**TASK INSTRUCTIONS**.
Copy the records below word for word, from the first line down to and including the line that contains "Consent from: from -> used".
***** PROVIDED RECORDS *****
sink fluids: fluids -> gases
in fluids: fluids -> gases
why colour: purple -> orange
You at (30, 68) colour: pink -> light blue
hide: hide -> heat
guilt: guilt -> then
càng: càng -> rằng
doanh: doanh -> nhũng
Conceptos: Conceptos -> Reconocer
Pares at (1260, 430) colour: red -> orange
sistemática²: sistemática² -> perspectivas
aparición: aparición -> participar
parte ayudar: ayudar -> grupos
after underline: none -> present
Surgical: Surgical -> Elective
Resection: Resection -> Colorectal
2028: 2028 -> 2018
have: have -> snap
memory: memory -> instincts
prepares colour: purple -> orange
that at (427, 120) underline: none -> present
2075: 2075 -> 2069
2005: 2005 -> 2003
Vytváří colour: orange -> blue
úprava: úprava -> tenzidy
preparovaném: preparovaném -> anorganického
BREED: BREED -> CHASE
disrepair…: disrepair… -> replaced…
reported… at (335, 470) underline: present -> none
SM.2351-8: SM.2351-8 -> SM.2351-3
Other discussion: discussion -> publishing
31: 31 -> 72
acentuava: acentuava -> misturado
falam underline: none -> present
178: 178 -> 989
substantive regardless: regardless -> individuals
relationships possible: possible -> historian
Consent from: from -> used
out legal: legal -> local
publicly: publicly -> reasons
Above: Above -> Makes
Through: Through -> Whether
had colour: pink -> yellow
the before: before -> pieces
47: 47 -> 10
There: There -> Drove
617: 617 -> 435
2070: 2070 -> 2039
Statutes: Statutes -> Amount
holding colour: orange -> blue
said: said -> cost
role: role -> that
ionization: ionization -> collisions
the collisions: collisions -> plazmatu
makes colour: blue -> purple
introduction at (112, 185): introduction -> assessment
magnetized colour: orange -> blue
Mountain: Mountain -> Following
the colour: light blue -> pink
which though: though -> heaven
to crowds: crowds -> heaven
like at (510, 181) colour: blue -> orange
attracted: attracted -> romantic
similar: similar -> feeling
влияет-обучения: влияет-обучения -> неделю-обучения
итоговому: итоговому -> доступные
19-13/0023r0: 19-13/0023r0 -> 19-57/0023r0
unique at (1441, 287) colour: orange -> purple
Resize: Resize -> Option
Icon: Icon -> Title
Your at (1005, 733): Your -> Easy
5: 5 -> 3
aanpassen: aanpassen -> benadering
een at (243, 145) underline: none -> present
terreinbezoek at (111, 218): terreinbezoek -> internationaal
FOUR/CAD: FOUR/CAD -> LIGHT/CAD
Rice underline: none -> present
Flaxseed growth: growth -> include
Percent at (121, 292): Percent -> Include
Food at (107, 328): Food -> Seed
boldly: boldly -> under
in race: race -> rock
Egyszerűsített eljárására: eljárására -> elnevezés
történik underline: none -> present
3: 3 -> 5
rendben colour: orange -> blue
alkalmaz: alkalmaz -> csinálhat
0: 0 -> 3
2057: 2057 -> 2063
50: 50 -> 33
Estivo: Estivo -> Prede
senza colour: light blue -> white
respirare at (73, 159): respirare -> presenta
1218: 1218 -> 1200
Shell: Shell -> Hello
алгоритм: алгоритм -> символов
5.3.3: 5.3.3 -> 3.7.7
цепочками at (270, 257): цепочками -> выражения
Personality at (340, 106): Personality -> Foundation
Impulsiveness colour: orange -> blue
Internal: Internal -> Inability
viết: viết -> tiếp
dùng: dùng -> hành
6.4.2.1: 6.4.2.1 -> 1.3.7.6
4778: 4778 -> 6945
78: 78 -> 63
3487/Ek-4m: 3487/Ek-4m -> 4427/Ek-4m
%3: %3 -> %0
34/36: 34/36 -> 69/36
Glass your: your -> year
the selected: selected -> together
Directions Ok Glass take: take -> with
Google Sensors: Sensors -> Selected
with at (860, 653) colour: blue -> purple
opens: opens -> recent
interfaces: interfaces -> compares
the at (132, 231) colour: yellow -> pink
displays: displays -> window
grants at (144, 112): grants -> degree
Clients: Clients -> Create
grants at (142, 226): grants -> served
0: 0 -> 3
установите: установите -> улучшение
*****
**REPLY**.
sink fluids: fluids -> gases
in fluids: fluids -> gases
why colour: purple -> orange
You at (30, 68) colour: pink -> light blue
hide: hide -> heat
guilt: guilt -> then
càng: càng -> rằng
doanh: doanh -> nhũng
Conceptos: Conceptos -> Reconocer
Pares at (1260, 430) colour: red -> orange
sistemática²: sistemática² -> perspectivas
aparición: aparición -> participar
parte ayudar: ayudar -> grupos
after underline: none -> present
Surgical: Surgical -> Elective
Resection: Resection -> Colorectal
2028: 2028 -> 2018
have: have -> snap
memory: memory -> instincts
prepares colour: purple -> orange
that at (427, 120) underline: none -> present
2075: 2075 -> 2069
2005: 2005 -> 2003
Vytváří colour: orange -> blue
úprava: úprava -> tenzidy
preparovaném: preparovaném -> anorganického
BREED: BREED -> CHASE
disrepair…: disrepair… -> replaced…
reported… at (335, 470) underline: present -> none
SM.2351-8: SM.2351-8 -> SM.2351-3
Other discussion: discussion -> publishing
31: 31 -> 72
acentuava: acentuava -> misturado
falam underline: none -> present
178: 178 -> 989
substantive regardless: regardless -> individuals
relationships possible: possible -> historian
Consent from: from -> used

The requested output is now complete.